What do you think about the stimulus compromise, assuming it passes?
I think it’s still a flawed package, but I think there is a good part and a bad part to the bill. I think the same basic principles apply to the compromise as to the version that came earlier and the changes are not that major. The good part is the part about government-benefit payments and tax cuts. Those are timely. If you just looked at the [Congressional Budget Office] numbers on when that money will go out the door, it will spend out very rapidly. We don't have perfect stimulus tools, but I think we have good reason to believe benefits, personal tax cuts, and business tax cuts all play roles in stimulating the economy. The business incentives boost investment, the benefits and personal tax cuts boost consumer spending. The other part is the appropriated spending, all of the various projects. Some of it is reasonable, but mostly not simply because of the timing lag. Liberal and conservative economists have always been skeptical about using changes in government purchasing to influence the economy because the timing is so difficult to predict. Too many of the items have slow spend-out rates, though not all of it—keeping repair and maintenance would make sense, for example, but most of the rest just does not really belong in a stimulus bill.
How bad do you expect things to get before we see recovery?
I don't want to make any predictions, I don't think economists know those things. It is absolutely clear it's going to get worse before it gets better. We're not going to see a recovery until the second half of 2009 at the earliest. I would not predict double-digit unemployment—I mean I won’t predict how high it will go, but I don't see any grounds to believe it will reach 10 percent. I don't want to rule it out, but most of the forecasts I've seen have the unemployment peaking before 10 percent. It's going to be bad enough, anyway.
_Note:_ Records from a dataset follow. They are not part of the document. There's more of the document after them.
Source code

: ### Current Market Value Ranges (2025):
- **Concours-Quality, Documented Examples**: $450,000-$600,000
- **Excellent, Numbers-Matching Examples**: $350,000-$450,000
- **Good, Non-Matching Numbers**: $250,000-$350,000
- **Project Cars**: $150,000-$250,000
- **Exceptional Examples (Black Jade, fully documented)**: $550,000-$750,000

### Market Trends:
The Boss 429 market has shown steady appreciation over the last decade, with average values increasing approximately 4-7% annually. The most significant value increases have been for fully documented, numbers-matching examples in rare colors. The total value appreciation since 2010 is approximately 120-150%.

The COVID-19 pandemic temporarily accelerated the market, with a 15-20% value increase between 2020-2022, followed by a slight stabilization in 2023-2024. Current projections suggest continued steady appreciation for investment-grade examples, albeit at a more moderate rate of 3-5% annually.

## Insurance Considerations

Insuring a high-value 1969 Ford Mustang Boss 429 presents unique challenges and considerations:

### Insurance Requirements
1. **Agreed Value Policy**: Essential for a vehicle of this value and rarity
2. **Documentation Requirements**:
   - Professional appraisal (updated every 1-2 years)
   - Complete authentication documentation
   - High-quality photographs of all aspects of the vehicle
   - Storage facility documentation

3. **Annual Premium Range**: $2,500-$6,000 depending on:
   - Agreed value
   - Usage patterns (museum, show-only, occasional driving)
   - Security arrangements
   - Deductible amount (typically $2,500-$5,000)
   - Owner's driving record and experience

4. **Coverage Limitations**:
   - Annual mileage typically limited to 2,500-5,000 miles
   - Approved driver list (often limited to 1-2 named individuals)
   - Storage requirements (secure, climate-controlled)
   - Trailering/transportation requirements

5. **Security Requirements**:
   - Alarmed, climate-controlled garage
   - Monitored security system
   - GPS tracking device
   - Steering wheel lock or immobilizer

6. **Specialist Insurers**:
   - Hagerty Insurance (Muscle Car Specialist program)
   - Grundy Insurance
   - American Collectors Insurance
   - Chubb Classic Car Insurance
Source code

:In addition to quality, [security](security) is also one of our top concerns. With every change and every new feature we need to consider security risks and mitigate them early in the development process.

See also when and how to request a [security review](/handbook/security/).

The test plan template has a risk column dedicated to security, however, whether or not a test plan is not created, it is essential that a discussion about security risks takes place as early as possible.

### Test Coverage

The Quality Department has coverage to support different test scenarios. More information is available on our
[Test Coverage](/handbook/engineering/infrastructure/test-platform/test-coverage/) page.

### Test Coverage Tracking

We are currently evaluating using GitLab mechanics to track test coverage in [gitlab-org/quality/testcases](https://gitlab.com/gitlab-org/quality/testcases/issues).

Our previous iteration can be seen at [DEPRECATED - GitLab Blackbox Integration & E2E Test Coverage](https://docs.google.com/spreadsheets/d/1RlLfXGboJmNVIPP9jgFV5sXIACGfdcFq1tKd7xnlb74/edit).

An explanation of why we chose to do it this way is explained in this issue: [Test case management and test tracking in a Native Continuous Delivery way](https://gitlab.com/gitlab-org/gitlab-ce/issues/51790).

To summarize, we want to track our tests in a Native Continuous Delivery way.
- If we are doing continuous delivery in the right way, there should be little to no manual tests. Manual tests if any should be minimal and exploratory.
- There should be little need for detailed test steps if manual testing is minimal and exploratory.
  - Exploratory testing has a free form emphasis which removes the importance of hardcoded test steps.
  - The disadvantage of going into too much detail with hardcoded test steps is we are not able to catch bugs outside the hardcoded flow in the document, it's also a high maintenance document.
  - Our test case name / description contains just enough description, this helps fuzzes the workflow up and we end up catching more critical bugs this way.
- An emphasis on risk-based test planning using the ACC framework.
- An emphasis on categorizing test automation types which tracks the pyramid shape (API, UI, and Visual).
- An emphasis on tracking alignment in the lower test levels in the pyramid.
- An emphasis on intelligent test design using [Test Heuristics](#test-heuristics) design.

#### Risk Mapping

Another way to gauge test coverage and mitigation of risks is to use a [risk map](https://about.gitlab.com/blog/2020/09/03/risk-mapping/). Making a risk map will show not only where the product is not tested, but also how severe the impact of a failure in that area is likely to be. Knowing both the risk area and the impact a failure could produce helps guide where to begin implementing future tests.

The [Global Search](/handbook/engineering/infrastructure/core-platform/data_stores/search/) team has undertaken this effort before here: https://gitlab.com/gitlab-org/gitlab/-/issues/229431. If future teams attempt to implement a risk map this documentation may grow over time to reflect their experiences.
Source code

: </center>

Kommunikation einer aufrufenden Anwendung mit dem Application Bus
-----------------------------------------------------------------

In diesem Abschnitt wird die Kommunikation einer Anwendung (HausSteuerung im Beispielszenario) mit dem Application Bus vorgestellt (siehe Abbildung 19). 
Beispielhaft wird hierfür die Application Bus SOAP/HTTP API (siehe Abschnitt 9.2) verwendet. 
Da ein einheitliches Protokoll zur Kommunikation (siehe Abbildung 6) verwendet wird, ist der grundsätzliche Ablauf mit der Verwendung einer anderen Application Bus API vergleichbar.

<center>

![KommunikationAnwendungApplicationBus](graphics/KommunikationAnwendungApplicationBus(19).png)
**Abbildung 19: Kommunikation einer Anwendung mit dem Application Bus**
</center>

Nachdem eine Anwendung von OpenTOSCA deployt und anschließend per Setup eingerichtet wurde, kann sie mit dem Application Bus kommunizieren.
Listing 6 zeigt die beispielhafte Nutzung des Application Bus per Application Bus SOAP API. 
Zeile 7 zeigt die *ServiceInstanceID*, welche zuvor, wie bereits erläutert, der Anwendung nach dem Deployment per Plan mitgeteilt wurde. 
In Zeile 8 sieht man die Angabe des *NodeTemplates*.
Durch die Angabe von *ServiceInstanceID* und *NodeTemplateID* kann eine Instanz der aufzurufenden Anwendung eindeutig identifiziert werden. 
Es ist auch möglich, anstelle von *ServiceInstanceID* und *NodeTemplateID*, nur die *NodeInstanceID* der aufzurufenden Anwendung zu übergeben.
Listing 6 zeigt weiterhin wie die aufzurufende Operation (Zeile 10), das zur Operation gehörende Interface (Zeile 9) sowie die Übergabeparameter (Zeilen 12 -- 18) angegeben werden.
It may take a few years for the economy to get back onto a normal output path. In fact, I think it will take a few years for the recovery, which hopefully will begin early next year, to be truly complete. That just follows because we've seen a pretty serious decline. I think the economy will return to its normal output path—I don't see this as having the biggest impact in the long run, but it's certainly having a devastating impact for a lot of people in the short run.